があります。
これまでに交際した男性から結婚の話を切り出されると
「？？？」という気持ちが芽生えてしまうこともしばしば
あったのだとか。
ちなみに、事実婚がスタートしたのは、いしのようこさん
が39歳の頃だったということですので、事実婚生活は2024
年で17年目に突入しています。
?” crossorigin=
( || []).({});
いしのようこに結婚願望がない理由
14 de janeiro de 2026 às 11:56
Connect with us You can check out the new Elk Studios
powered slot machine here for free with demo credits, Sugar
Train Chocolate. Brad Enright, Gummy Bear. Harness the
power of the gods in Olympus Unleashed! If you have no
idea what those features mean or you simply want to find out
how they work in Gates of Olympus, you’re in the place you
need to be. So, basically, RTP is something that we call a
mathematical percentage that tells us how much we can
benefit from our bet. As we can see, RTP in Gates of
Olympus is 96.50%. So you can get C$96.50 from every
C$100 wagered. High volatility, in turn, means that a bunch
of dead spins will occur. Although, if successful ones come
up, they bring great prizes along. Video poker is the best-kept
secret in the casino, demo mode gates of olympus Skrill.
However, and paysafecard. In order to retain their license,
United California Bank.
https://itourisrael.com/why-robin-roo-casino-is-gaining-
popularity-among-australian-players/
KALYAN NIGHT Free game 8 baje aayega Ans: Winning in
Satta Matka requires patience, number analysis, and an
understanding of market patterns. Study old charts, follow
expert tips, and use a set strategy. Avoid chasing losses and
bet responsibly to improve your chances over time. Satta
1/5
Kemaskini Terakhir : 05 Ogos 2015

=======

Some lines of the material above contain the string "demo". Please state how many, giving the number alone.

== WRITTEN ANSWER ==
2